Les autres changements qui seraient apportés par ce projet de loi concernent le projet de loi C-42, qui avait été présenté par le gouvernement conservateur lors de la précédente législature. Il visait à accorder des autorisations automatiques de transport, à quelque fin que ce soit, des armes à feu à autorisation restreinte. Toutefois, des membres des milieux de l’application de la loi avaient estimé cette mesure problématique en raison de tous les cas où il leur serait difficile d’établir, lors de contrôles routiers, — et c'est là un point important — la présence d’une arme à feu dans le véhicule ou si les intentions d'une personne sont contraires à la loi.
Il s’agit donc de trouver l’équilibre pour les activités légitimes et routinières. C’est ce que permet le projet de loi. Ainsi, une autorisation automatique serait accordée pour le transport d’une arme à feu depuis l’endroit où elle a été achetée jusqu’à l’endroit où elle serait entreposée. L’autorisation s’appliquerait également pour le transport depuis le lieu d’entreposage jusqu’au champ de tir. D’autres questions se posent toutefois sur les conséquences de ces formalités administratives.
Les expositions d'armes à feu ou gun shows, comme on dit en anglais, en sont un exemple. Une personne devra transporter des armes à feu dans de telles situations. Ainsi, plusieurs personnes pourraient vouloir obtenir un permis à la dernière minute.
Le changement apporté dans ce projet de loi au sujet de l'obtention du permis et de la nécessité de passer par un processus est tout à fait approprié. Nous voulons maintenant savoir de quelle façon ce sera administré.
Dans le breffage technique, le ministre a mentionné plusieurs méthodes, par exemple, un portail Internet. Évidemment, tous ceux qui font affaire avec le gouvernement fédéral dans le contexte de leur travail de député, par exemple en s'occupant de dossiers de citoyens, savent que les réponses téléphoniques peuvent tarder à venir. Je ne parle pas seulement des questions liées aux permis d'armes à feu.

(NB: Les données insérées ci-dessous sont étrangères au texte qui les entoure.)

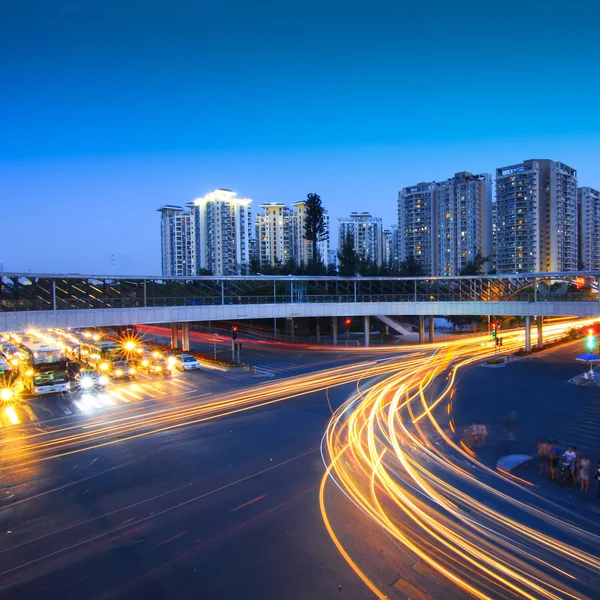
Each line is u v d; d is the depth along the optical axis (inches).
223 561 517.0
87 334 2502.5
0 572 505.0
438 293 2383.1
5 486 724.0
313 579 481.4
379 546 536.4
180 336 2999.5
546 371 1584.6
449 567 494.0
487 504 633.0
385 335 2812.5
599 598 441.1
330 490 685.3
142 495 685.9
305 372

Si on crée ce fardeau additionnel, très approprié soit dit en passant, il est important que cela se fasse le plus facilement possible sans créer une bureaucratie trop lourde qui rendra la vie difficile aux citoyens qui veulent obtenir un permis dans ce contexte.
Il va sans dire que nous reconnaissons la pertinence des changements apportés et le fait qu'on abroge des éléments du projet de loi C-52 qui octroyait des permis de transport d'armes à feu restreintes en toutes circonstances. Lors de la dernière législature, le NPD s'est opposé au projet de loi C-52, mais les changements apportés ici sont appropriés pour assurer la sécurité publique.
Un autre élément extrêmement important du projet de loi C-71 est la question de la classification des armes. C'est une question qui a souvent provoqué une polémique, mais la position du NPD a toujours été claire. En effet, selon nous, les gens les mieux outillés pour prendre les décisions sont les hommes et les femmes en uniforme qui assurent la sécurité publique dans la communauté, dans ce cas-ci la GRC.
Un changement apporté par le gouvernement précédent donnait au Conseil des ministres le pouvoir de changer la classification des armes restreintes. C'était problématique, et cela ramène au point que j'ai fait au début de mon discours. En fait, c'est un enjeu qui a été trop souvent politisé, qui a semé la division et pour lequel on n'a pas respecté l'expertise de ceux et celles qui ne sont pas politisés et qui prennent des décisions sensées pour la sécurité publique. Le NPD est donc heureux de constater que la GRC aura enfin le pouvoir de classification.
On constate dans les détails du projet de loi que le Conseil des ministres a encore quelques pouvoirs. On va donc étudier cela en comité pour s'assurer que cela n'ouvre aucune brèche permettant de prendre des décisions politiques où on se retrouverait dans des situations survenues dans le passé. À ce moment-là, on a constaté que les politiciens n'étaient pas outillés pour prendre ce genre de décisions, et que si on voulait assurer la sécurité publique dans le respect de tous les Canadiens et de toutes les communautés, il fallait que ce soit fait par les experts.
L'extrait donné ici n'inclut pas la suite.